Task objective
Run through the records and, wherever a line holds the word "direitos", return that line.

[Saved data entries]
= = = = = = =
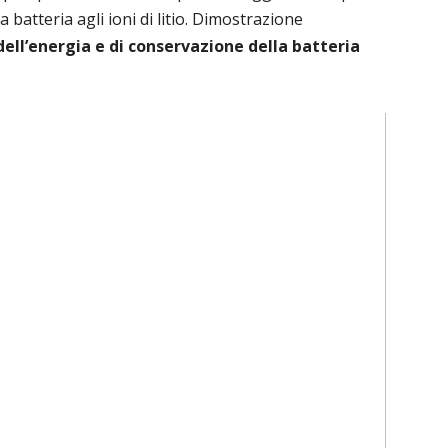
a batteria agli ioni di litio. Dimostrazione
dell’energia e di conservazione della batteria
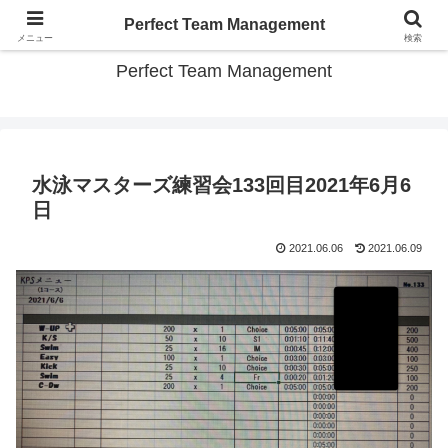
スポーツチーム パーフェクト運営のコツ教えます
Perfect Team Management
メニュー
検索
Perfect Team Management
水泳マスターズ練習会133回目2021年6月6
日
2021.06.06
2021.06.09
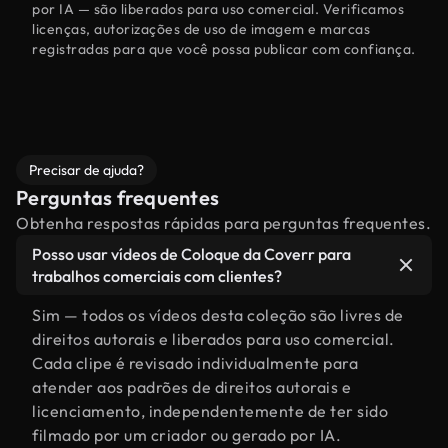
por IA — são liberados para uso comercial. Verificamos
licenças, autorizações de uso de imagem e marcas
registradas para que você possa publicar com confiança.
Precisar de ajuda?
Perguntas frequentes
Obtenha respostas rápidas para perguntas frequentes.
Posso usar vídeos de Coloque da Coverr para
trabalhos comerciais com clientes?
Sim — todos os vídeos desta coleção são livres de
direitos autorais e liberados para uso comercial.
Cada clipe é revisado individualmente para
atender aos padrões de direitos autorais e
licenciamento, independentemente de ter sido
filmado por um criador ou gerado por IA.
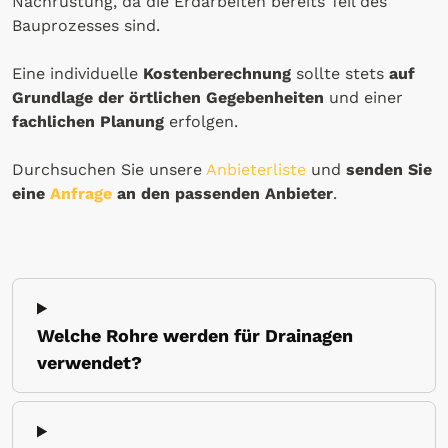
Nachrüstung, da die Erdarbeiten bereits Teil des
Bauprozesses sind.
Eine individuelle
Kostenberechnung
sollte stets
auf
Grundlage der örtlichen Gegebenheiten
und einer
fachlichen Planung
erfolgen.
Durchsuchen Sie unsere
Anbieterliste
und
senden Sie
eine
Anfrage
an den passenden Anbieter
.
Welche Rohre werden für Drainagen
verwendet?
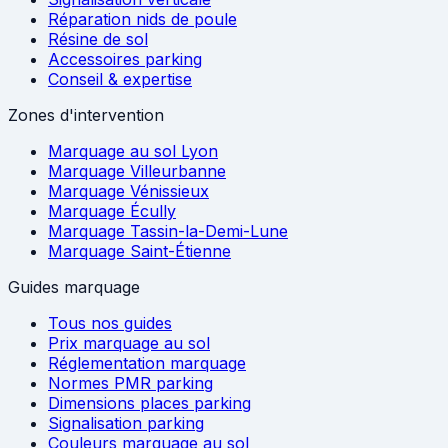
Réparation nids de poule
Résine de sol
Accessoires parking
Conseil & expertise
Zones d'intervention
Marquage au sol Lyon
Marquage Villeurbanne
Marquage Vénissieux
Marquage Écully
Marquage Tassin-la-Demi-Lune
Marquage Saint-Étienne
Guides marquage
Tous nos guides
Prix marquage au sol
Réglementation marquage
Normes PMR parking
Dimensions places parking
Signalisation parking
Couleurs marquage au sol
= = = = = = =
Result of the exercise
direitos autorais e liberados para uso comercial.
atender aos padrões de direitos autorais e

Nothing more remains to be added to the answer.